Northern California mixed on GMO bans

  • Posted on 31 December 2004
  • By Bruce Campbell

The issue of genetically engineered (GE) agriculture has finally caught up with California. California is not a major producer of the primary U.S. GE crops-corn, cotton, soybeans and canola, but GE rice, alfalfa, grapes, and trees are in the commercial pipeline. If grown in California, all would impact major California crops and natural resources.

On Nov. 2, 2004, voters in Marin County chose to ban the production of genetically modified crops and animals. Similar initiatives in Butte, San Luis Obispo, and Humboldt counties, however, were defeated.

In March 2004, Mendocino County became the first county in the nation to ban the production of genetically modified organisms (GMOs); Trinity County followed in August. Many other counties, including Sonoma, Alameda, and Santa Barbara, are organizing to pass similar measures. The city of Arcata voted to ban GMOs in November, 2004.

There was a wording problem with the initiative for Humboldt County which would have resulted in the whole measure being overturned, so this measure was defeated with even earlier proponents calling for a no vote. In both San Luis Obispo and Butte counties the measure gathered 41 percent and 40 percent of the vote despite being significantly outspent by agribusiness opponents such as the Farm Bureau.

Butte County is in a major rice-growing region. Both organic and commercial rice farmers are quite concerned that contamination caused by GE rice in the region would cause them to lose exports to Japan and elsewhere in Asia. Mendocino County has a large organic sector, especially in grapes and wines. Growers are concerned about GE contamination of organic grapes. Northwestern California counties like Humboldt, Trinity, and Mendocino are concerned about the growing of GE trees, which would contaminate this region globally renowned for its natural conifer diversity.

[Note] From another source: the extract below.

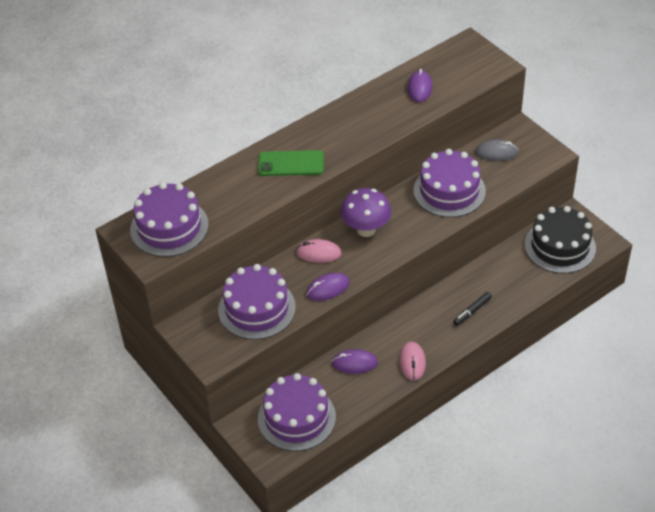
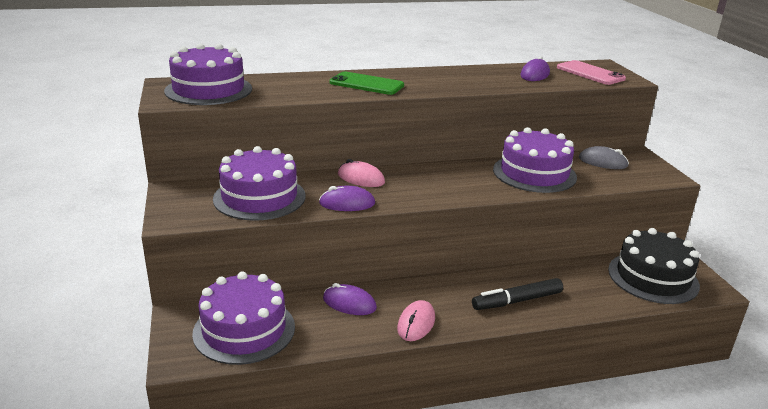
camera: 20 degrees right, 20 degrees down
purple mushroom [341,188,391,237] -> none
black marker [453,292,492,326] -> black marker [472,278,563,310], size x1.53
none -> pink phone [557,60,626,85]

Counties have stepped into the regulatory vacuum for GE crops and animals because the state has done nothing along this line except for banning the release of GE fish into California waters. None of the 1,791 employees at the California Department of Food and Agriculture is dedicated full time to GE agriculture.

In 2000, former state senator Tom Hayden and U.S. senator Barbara Boxer both introduced bills to mandate labeling of GE food by the state and country respectively. However, both bills failed due to strong opposition by the biotech industry. In 2002, a pioneering Oregon initiative that would have required labeling of all GE food and GE products sold in the state was similarly defeated.

In the last few years, 'biopharming'-a new generation of GE plants where vaccines, pharmaceuticals, and industrial chemicals are grown in fields of crops-has multiplied the environmental and human health risks of GE agriculture.

The ballot initiatives addressed both the newer threat of biopharm crops as well as the GE crops featuring one or both of the two main 'traits' for which crops are bio-engineered-these being for resistance to herbicides (so unlimited amounts can be sprayed including directly on the crop) and/or having insecticidal bacteria in every cell of the plant.